The first problem is dealt with using a number of tricks. First, as changes are made to the tree no attempt is made to update the linear form immediately; all that is done is to keep a list of those nodes which have been changed and thus need their linear forms recomputed (this is the purpose of \\note.change). This list is kept sorted by depth, and duplicates are discarded Once SEdit decides that it's time to update the window, it finds a minimal set of nodes to relinearize, such that all of the changed nodes are contained directly or indirectly (as subnodes of an included node), and the width estimates of these nodes have not been changed by the editing (hence the linear form of their super nodes won't have changed). The linear form of each of these nodes is recomputed. Second, during this relinearization, subnodes of a relinearized node will not be relinearized if their structure hasn't changed, and SEdit is able to determine that their resulting linear form won't have changed (e.g. their margins haven't changed). In practice, this typically results in a major decrease in the amount of relinearization involved.
The second problem is more difficult. The idea is that we want to reuse as much of the existing window display as possible. If part of the linear form is already displayed in the correct place, no changes should be made to it. If part of it is already displayed, but in the wrong place, SEdit tries to use a bitblt call to copy those bits to the correct location rather than reconstructing them. This is complicated by the fact that material copied may be less than one line or span several lines. The line its moved to may have greater or less ascent and descent than the one it came from; in fact, the ascent and descent of the destination line won't be known until it's completed. To deal with this, SEdit builds a second description of the line, in parallel with the construction of the linear form. This structure describes the line as a sequence of blocks, each of which represents a subsequence of the linear form. Each block may also already appear in the window, in which case the coordinates from which it can be retrieved are also recorded. At the end of each line, SEdit examines the sequence of blocks, determines which ones actually represent useable blocks of bits, copies them, and repaints any gaps. To avoid overwriting bits which it may later want to use, SEdit will sometimes shift whole parts of the screen out of the way; this introduces additional complications, since coordinate transformations are now required to determine the actual location of the desired bits.

- **GIVEN REQUEST 1**
Decide whether each statement agrees with the SEdit passage, answering yes or no and quoting the words that settle it: (a) SEdit updates the linear form immediately whenever the tree is changed. (b) The list of changed nodes is kept sorted by depth. (c) When part of the linear form is already displayed in the wrong place, SEdit tries to copy those bits with a bitblt call.
- **GIVEN REQUEST 2**
According to the SEdit passage, what does SEdit do with the sequence of blocks at the end of each line?
- **GIVEN REQUEST 3**
Put this sentence from the SEdit passage into Spanish: "If part of the linear form is already displayed in the correct place, no changes should be made to it."

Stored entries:
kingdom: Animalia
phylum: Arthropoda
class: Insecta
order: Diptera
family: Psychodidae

* * *

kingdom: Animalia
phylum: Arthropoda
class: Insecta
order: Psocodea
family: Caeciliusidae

- **FULL OUTPUT 1**
(a) No: "as changes are made to the tree no attempt is made to update the linear form immediately"
(b) Yes: "This list is kept sorted by depth"
(c) Yes: "SEdit tries to use a bitblt call to copy those bits to the correct location rather than reconstructing them"

- **FULL OUTPUT 2**
It examines them, determines which ones actually represent usable blocks of bits, copies those, and repaints any gaps.

- **FULL OUTPUT 3**
Si parte de la forma lineal ya se muestra en el lugar correcto, no se le debe hacer ningún cambio.